▶ _READING TEXT_
⁂

Where to find small business loans.
Small business loans are available from a number of sources. In the past, banks and credit unions were the primary option available to business owners. Today, online lenders offer a variety of additional financing options, especially for borrowers unable to secure funds from institutional sources.
Banks
A traditional source for small business loans, brick-and-mortar banks and credit unions are a good option for borrowers with excellent credit in need of large amounts of funding. Qualified borrowers can expect low interest rates, but a lengthy loan application process may slow funding.
Online Lenders
With a streamlined application process, online small business lenders typically deliver faster funding than banks and credit unions. Borrowers with less-than-perfect or bad credit may be able to qualify for financing, too — though typically at higher rates.
Small Business Administration
The U.S. Small Business Administration (SBA) partners with lenders to back loans for small businesses. An SBA loan typically comes with competitive rates and terms, and funding amounts range in size from a few hundred dollars to several million. Borrowing requirements are strict, and a rigorous application process can slow funding.
What types of business loans are available to business owners?
Term loan
A term loan provides funding for small businesses in a single lump sum. Maximum loan amounts typically exceed those offered by a line of credit or cash advance. Borrowers repay a term loan through a regular schedule of monthly payments. Some term loans, called secured loans, require collateral. Unsecured term loans do not. OnDeck does not require that loans be secured by specific collateral, relying instead on a general lien on the assets of the business.
Line of credit
A business line of credit provides access to a fixed amount of funding that borrowers can tap as needed. Funds are repaid through a regular schedule of payments, with borrowers replenishing their available credit as they repay. A line of credit is a good financing option for recurring expenses — it allows borrowers to withdraw within their credit limit without reapplying.
Merchant cash advance
A merchant cash advance (MCA) provides businesses with lump-sum financing in exchange for a percentage of future sales. Funding is often quick, but interest rates can be much higher than other forms of small business financing.

⁂

▶ _DATA PROVIDED_
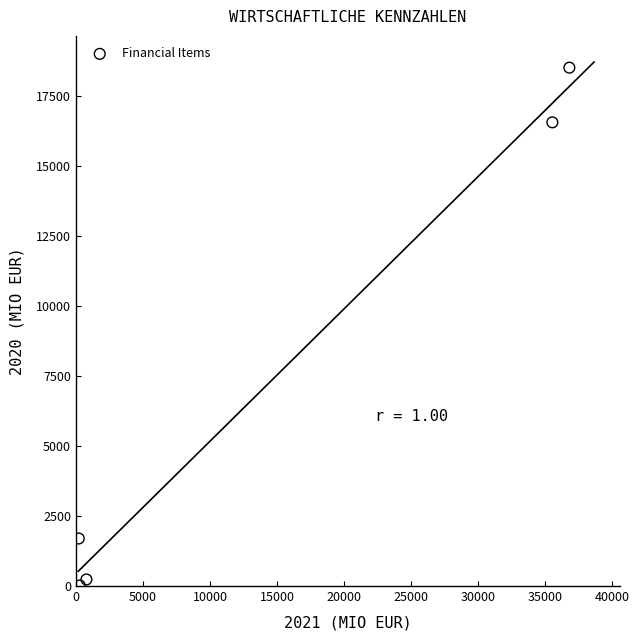

What Y value in the scatter plot is closest to 9261?

16550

⁂

▶ _STUDY QUESTIONS_
1 – Answer these questions about the small business loans text:
(a) Which lenders typically deliver faster funding than banks and credit unions?
(b) What range of funding amounts does an SBA loan cover?
(c) In exchange for what does a merchant cash advance provide lump-sum financing?
2 – Reproduce the small business loans text word for word, everything from "Small business loans are" down to "from institutional sources.".

▶ _EXERCISE SOLUTIONS_
1 –
(a) Online small business lenders.
(b) From a few hundred dollars to several million.
(c) A percentage of future sales.

2 –
Small business loans are available from a number of sources. In the past, banks and credit unions were the primary option available to business owners. Today, online lenders offer a variety of additional financing options, especially for borrowers unable to secure funds from institutional sources.